The politically-charged Paradise EP acts as the accompaniment to last year’s poignant Hopelessness album – a politically charged, cathartic return for the artist formerly known as Antony & The Johnsons.

Hopelessness was an ironically titled album and Paradise – which finds the musician collaborate with Hudson Mohawke and Oneohtrix Point Never once more – is equally as tongue in cheek, depicting something far from paradise. In a statement with the EP’s announcement, Anohni declared: “For millennia, Men have enslaved women and attempted to appropriate female creative power, re-casting themselves as gods and creators… only an intervention by women around the world, with their innate knowledge of interdependency, deep listening, empathy and self-sacrifice, could possibly alter our species’ desperate course.”

Politics hold the grounding in the centre of Anohni’s 2017 work, much as they did on 2016’s album but this time around the finger is largely – and expectedly – pointed towards the blonde haired baboon in charge of US politics. If you were expecting the ‘punk’ in anti-Trump music to exist within guitar music as it did with Thatcher’s Britain and Bush’s America, you are wrong – Anohni is having a stab at it here and, bizarrely, with electronica but, in 2017, it all feels slightly more fitting.
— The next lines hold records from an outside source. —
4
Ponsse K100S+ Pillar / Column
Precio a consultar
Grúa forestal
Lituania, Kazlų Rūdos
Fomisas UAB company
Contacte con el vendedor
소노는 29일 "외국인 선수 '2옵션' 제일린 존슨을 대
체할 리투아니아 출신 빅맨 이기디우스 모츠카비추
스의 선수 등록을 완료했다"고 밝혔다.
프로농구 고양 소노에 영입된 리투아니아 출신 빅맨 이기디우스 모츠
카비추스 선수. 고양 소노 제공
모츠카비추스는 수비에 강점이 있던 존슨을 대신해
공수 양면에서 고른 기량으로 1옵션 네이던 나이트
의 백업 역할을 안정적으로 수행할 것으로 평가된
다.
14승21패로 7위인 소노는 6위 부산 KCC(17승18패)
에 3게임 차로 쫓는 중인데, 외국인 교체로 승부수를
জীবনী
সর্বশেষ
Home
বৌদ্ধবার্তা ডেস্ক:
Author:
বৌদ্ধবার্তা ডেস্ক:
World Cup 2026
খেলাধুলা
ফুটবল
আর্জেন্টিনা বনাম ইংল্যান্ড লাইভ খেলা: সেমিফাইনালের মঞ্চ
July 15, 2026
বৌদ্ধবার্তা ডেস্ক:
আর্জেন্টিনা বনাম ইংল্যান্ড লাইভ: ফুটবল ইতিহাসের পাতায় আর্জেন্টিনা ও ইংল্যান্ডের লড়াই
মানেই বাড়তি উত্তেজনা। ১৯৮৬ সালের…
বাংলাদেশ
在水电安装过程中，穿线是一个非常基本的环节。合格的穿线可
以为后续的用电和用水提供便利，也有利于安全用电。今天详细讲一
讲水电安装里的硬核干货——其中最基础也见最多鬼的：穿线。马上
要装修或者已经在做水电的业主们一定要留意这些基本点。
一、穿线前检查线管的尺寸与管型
The music produced by Hudson Mohawk and Oneohtrix exists more as a tapestry for Anohni’s words and charisma than anything else, so often though it highlights Anohni’s assaultive agenda. ‘Ricochet’ allows Anohni to break into huge club sounds with thumping bass cutting through her slating lyrics. No theme of debate in the modern day is left out of the attack either, this time with the gender identity being the subject:For making me this way / Making me like this / A point of consciousness, my god.”

It is the title-track off the EP that is the real magnum opus of the six tracks. The electronics that swarm and unfold through Anohni’s voice sound mammoth – equally as poised and chaotic in how they attack. The jarring electronics do nothing to drown out Anohni’s lacerating lyrical jabs at masculinity either: “My mother's love / Her gentle touch / My father's hand / Rests on my throat”, a theme which continues into ‘Jesus Will Kill You’. The latter track never quite reaches up to the same electronic level that ‘Paradise’ poses but this does nothing to diminish the anger revealed in Anohni’s poetics: “Why you hurt me? / Why you make me so sick? / Why you take and take? / Even change the laws / You deregulate / Seek to destroy our homes / You’re a mean old man.” One guess at who that track is aimed at…

Musically, the EP isn’t always outstanding, a lot of these examples of electronica exist elsewhere in the musical landscape – they are slightly avant-garde features that set a claustrophobic, oppressive setting. Unlike Hopelessness though, you get the sense that this EP is more about what is being said than what is being heard. ‘You Are My Enemy’ is musically a little lacklustre, yet Anohni proves her point proven in the lyrics that detest the gender-driven world we live in. The opening and closing tracks on the EP – ‘In My Dreams’ and ‘She Doesn’t Mourn Her Loss’ – set ambient introductions and exits to lead you in and out of the debate that Anohni wants to address.

As an EP, the messages that Anohni delivers are vitally important and prove their worth in the current political conversation that we are all part of. They never back down or shy away from the point that she wants to make – even when the music appears to call it quits, the lyrics transcend the stumble. Anohni has perhaps turned the new leaf in what was punk, this one really means something.